WHAT YOU NEED TO DO:
A. In the text below on fresh osteochondral allograft transplantation, what range of failure rates have recent long-term outcome studies shown after the procedure?
B. List everything the study in the osteochondral allograft text below set out to evaluate.
C. Write a continuation of the text on osteochondral allograft transplantation below.

TEXT FOR ANALYSIS:
Objectives:
Fresh osteochondral allograft transplantation (OCA) is commonly used to treat large articular chondral or osteochondral defects, especially in younger patients, because it allows for delivery of mature, viable hyaline cartilage at the site of the defect. Incorporation into the adjacent native host tissue is pivotal for surgical success, and recent long-term outcome studies have demonstrated failure rates of 10-46% post transplantation, for poorly understood reasons.[1] The immunologic response may play a critical role in OCA transplantation outcomes; however, the mechanisms and biological consequences of the immune response in humans are poorly understood.[2] The purpose of this study was to evaluate the local and systemic host immune response and clinical outcomes following fresh OCA transplantation at up to one-year follow-up.

DATA:
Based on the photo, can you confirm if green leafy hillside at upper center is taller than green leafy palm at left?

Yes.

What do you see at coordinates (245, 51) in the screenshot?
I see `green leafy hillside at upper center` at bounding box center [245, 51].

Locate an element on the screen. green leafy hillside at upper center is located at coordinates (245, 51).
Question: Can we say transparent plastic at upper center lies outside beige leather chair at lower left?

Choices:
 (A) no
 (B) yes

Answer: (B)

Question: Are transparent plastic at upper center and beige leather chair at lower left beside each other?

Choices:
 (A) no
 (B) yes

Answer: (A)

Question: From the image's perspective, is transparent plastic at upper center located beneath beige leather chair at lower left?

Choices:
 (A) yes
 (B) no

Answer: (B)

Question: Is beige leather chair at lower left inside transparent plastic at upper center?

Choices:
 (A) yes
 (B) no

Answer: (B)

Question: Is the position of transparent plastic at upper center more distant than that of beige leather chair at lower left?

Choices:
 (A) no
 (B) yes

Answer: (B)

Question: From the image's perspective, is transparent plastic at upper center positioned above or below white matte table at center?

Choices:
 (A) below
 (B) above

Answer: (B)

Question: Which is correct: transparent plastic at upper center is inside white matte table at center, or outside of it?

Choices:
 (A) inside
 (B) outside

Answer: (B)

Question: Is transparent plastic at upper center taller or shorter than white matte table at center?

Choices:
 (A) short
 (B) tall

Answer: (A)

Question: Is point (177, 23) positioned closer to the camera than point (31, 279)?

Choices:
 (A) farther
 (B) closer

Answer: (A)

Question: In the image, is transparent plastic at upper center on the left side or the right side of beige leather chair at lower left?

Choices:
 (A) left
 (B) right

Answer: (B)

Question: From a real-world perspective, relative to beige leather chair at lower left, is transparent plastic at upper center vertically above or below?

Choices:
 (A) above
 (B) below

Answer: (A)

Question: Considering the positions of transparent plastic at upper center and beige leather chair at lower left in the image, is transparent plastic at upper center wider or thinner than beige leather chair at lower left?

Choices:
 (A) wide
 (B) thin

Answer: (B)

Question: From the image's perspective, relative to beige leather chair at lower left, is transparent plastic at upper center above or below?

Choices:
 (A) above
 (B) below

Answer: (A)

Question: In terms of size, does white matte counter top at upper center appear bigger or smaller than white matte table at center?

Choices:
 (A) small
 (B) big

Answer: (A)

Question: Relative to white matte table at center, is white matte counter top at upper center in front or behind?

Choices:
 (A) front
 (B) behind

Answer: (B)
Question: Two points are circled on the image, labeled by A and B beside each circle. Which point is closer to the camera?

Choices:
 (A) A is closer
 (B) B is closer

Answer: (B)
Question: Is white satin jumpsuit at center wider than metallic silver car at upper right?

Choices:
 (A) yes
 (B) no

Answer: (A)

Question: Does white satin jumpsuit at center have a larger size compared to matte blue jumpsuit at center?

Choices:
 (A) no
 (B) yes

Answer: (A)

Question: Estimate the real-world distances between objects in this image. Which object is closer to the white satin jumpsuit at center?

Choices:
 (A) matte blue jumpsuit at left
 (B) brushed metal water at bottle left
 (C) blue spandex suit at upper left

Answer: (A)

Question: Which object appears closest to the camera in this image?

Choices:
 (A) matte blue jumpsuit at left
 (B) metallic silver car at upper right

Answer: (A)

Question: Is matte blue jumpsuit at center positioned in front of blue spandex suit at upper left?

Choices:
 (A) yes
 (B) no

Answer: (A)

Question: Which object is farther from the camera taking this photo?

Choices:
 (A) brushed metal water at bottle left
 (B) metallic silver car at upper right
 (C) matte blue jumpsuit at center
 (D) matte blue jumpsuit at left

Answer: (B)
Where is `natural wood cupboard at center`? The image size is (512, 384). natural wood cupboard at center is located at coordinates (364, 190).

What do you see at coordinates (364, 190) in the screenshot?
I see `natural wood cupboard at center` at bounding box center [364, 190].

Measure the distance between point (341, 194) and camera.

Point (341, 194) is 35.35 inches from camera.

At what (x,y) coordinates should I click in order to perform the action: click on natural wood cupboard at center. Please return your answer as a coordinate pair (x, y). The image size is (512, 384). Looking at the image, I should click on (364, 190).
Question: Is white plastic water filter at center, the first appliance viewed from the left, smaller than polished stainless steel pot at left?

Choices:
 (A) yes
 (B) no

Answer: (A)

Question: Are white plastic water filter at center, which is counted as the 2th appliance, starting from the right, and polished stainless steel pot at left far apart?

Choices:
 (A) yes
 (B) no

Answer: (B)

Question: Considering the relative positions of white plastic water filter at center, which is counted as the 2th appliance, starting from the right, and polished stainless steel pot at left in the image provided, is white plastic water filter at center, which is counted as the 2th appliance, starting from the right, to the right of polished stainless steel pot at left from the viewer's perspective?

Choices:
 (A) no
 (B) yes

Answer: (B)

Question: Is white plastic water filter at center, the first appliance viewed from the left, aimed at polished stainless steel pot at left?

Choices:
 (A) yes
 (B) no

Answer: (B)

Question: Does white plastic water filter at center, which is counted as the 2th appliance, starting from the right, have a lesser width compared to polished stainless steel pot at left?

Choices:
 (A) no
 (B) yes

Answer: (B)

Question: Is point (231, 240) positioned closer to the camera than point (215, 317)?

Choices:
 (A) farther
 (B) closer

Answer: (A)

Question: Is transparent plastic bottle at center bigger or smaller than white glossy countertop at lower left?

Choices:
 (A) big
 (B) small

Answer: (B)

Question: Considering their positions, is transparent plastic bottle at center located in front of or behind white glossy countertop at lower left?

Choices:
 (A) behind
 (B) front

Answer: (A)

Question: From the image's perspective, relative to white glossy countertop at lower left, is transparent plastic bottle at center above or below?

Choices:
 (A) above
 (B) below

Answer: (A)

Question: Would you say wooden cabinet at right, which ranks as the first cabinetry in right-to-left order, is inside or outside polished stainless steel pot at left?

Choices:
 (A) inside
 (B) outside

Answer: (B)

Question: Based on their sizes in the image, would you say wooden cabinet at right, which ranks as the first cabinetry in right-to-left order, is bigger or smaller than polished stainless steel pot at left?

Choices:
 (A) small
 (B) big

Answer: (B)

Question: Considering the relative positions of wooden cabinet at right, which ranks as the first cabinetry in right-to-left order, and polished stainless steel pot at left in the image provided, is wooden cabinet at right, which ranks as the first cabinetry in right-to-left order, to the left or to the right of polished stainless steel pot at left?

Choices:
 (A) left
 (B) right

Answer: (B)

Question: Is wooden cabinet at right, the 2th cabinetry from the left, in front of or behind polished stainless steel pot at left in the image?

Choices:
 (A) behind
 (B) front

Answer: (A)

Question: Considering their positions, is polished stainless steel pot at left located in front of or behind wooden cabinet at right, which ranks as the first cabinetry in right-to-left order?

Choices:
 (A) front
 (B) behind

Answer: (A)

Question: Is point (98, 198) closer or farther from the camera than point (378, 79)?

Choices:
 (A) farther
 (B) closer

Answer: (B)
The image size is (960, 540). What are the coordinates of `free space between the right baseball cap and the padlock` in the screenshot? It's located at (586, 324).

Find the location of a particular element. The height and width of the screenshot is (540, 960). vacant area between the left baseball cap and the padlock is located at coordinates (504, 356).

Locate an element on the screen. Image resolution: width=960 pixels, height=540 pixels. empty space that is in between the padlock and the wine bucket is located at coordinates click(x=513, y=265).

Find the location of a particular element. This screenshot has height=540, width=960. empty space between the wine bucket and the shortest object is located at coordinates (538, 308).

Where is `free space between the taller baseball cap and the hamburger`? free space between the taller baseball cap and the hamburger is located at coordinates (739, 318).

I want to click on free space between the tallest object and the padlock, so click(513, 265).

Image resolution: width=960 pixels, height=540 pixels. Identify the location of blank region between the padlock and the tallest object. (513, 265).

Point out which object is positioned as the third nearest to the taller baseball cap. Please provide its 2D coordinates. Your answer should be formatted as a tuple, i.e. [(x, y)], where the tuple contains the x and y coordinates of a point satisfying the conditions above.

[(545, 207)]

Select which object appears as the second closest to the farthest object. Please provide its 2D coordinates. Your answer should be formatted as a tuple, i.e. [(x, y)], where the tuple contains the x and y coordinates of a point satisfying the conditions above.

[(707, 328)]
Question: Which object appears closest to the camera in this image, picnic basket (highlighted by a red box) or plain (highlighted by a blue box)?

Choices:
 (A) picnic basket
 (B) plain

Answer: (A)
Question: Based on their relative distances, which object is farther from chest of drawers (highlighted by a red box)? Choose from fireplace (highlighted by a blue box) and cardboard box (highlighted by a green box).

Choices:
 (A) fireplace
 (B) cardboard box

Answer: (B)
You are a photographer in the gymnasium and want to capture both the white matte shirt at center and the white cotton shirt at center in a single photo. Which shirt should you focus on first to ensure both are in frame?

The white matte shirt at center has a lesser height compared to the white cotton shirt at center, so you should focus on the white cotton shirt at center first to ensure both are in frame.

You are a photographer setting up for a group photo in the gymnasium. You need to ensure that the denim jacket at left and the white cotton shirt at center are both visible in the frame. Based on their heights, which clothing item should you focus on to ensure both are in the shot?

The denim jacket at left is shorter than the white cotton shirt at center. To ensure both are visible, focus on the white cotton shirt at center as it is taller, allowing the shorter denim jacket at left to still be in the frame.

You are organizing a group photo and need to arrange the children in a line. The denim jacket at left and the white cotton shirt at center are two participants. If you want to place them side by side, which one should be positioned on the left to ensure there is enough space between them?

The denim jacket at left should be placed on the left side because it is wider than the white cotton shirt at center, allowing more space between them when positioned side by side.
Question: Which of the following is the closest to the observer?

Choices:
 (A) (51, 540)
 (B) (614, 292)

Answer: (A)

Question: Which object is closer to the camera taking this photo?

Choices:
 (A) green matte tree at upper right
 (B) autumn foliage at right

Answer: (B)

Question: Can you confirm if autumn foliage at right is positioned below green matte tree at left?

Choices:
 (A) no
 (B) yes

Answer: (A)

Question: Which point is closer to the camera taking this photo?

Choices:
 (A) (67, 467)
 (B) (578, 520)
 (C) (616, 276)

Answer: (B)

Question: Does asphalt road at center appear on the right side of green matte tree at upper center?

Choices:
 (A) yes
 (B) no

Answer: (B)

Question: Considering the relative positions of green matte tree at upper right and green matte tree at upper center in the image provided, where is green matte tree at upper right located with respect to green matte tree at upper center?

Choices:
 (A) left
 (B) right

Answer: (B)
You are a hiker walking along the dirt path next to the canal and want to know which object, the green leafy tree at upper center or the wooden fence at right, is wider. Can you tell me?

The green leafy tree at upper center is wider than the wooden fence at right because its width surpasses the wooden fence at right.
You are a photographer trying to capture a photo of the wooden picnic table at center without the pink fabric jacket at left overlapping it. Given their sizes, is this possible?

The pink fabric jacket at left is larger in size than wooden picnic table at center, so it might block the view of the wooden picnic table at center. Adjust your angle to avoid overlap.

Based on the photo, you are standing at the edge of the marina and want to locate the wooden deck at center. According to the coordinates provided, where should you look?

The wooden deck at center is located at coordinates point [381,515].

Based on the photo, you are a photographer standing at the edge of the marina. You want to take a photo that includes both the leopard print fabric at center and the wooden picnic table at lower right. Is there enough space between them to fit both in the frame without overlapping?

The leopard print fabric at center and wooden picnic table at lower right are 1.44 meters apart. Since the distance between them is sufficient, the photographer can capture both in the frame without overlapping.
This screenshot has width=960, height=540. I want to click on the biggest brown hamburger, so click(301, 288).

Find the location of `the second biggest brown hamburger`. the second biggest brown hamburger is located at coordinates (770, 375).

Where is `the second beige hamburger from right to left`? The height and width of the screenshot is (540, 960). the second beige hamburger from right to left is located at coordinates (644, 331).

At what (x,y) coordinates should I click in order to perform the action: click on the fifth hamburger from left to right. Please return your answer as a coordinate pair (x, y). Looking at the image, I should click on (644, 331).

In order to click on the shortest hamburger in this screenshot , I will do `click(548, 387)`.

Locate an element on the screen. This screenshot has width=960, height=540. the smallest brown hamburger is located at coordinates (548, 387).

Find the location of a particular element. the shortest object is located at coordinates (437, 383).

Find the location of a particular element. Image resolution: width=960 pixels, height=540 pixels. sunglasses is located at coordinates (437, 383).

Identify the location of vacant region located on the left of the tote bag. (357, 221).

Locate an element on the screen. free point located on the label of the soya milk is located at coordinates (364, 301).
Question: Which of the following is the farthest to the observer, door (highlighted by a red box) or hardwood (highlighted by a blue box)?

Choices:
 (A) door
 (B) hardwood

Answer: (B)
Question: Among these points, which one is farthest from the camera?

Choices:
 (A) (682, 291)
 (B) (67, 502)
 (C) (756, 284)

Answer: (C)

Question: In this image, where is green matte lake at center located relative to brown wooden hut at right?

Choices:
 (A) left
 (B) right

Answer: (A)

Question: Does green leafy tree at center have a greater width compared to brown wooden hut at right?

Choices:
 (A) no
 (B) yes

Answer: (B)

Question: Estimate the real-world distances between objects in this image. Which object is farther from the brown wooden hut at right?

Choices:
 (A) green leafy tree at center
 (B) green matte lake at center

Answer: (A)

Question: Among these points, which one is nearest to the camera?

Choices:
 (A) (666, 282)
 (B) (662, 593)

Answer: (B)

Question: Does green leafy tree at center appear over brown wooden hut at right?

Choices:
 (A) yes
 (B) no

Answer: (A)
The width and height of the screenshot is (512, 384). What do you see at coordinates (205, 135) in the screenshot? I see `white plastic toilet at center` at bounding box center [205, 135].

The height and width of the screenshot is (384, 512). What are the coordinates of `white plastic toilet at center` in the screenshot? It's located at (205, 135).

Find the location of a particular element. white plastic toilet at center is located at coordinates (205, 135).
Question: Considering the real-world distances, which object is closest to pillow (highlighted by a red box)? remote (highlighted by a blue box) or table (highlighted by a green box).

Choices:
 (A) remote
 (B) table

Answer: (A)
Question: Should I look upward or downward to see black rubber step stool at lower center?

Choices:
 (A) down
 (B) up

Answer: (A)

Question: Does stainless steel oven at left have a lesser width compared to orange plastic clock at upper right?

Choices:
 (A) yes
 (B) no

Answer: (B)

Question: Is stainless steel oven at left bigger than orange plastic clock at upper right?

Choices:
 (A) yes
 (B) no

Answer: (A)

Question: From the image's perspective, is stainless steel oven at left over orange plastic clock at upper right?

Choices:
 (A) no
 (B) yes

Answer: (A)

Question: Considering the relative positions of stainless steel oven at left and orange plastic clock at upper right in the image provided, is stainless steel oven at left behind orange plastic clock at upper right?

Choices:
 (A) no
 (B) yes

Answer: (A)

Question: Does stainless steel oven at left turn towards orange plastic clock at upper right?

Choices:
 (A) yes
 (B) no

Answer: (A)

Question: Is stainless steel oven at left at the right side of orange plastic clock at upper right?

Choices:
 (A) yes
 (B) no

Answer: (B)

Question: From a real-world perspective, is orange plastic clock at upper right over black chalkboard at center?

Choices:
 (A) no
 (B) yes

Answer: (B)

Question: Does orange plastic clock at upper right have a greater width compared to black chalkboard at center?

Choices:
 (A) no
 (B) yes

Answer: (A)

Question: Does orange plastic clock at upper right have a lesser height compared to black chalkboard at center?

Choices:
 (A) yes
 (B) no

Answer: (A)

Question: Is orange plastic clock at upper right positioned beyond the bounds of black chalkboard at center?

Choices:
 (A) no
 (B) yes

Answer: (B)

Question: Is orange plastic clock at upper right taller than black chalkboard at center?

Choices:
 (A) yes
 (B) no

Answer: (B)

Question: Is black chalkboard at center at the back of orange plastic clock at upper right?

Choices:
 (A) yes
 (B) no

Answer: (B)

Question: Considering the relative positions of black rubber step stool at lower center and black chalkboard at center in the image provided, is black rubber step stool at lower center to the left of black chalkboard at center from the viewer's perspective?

RESULTS IN ORDER:
A. 10-46%

B. The local host immune response, the systemic host immune response, and clinical outcomes (at up to one-year follow-up).

C.
Methods:
After IRB approval and patient consent, a total of 10 patients (mean age 30.5 years; 60% male) with a focal chondral defect >2cm2 of total area in the femoral condyle underwent OCA transplantation surgery. All osteochondral allografts (mean donor age 20.5 ± 5.0 years; 70% male) were obtained from the same tissue bank to minimize variability. Fresh cylindrical plugs of the unused portion of each graft were immediately processed for evaluation of cell viability (live/dead cell staining and caspase 3 immunostaining) and proteoglycan content (Safranin-O/Fast Green staining)u. Peripheral blood, knee joint synovial fluid, MRI and patient-reported knee pain (Numeric Rating Scale [NRS]) and function scores (International Knee Documentation Committee [IKDC]), were obtained both pre-transplantation (baseline) and at 2 and 6 weeks, and 3, 6 and 12 months post-transplantation. Peripheral blood mononuclear cells (PBMCs) were analyzed by flow cytometry to characterize the immune cell types using the following surface markers: CD235a, CD45, CD19, CD3, CD4, CD8, CD14, CD16, CD161, CD1c, HLA-DR. Multiplex ELISA was utilized to analyze synovial fluid protein content. Spearman correlation analyses were performed to evaluate associations between the biological variables and clinical outcome measures. Statistical analyses were performed using GraphPad Prism 6. P<0.05 was considered significant.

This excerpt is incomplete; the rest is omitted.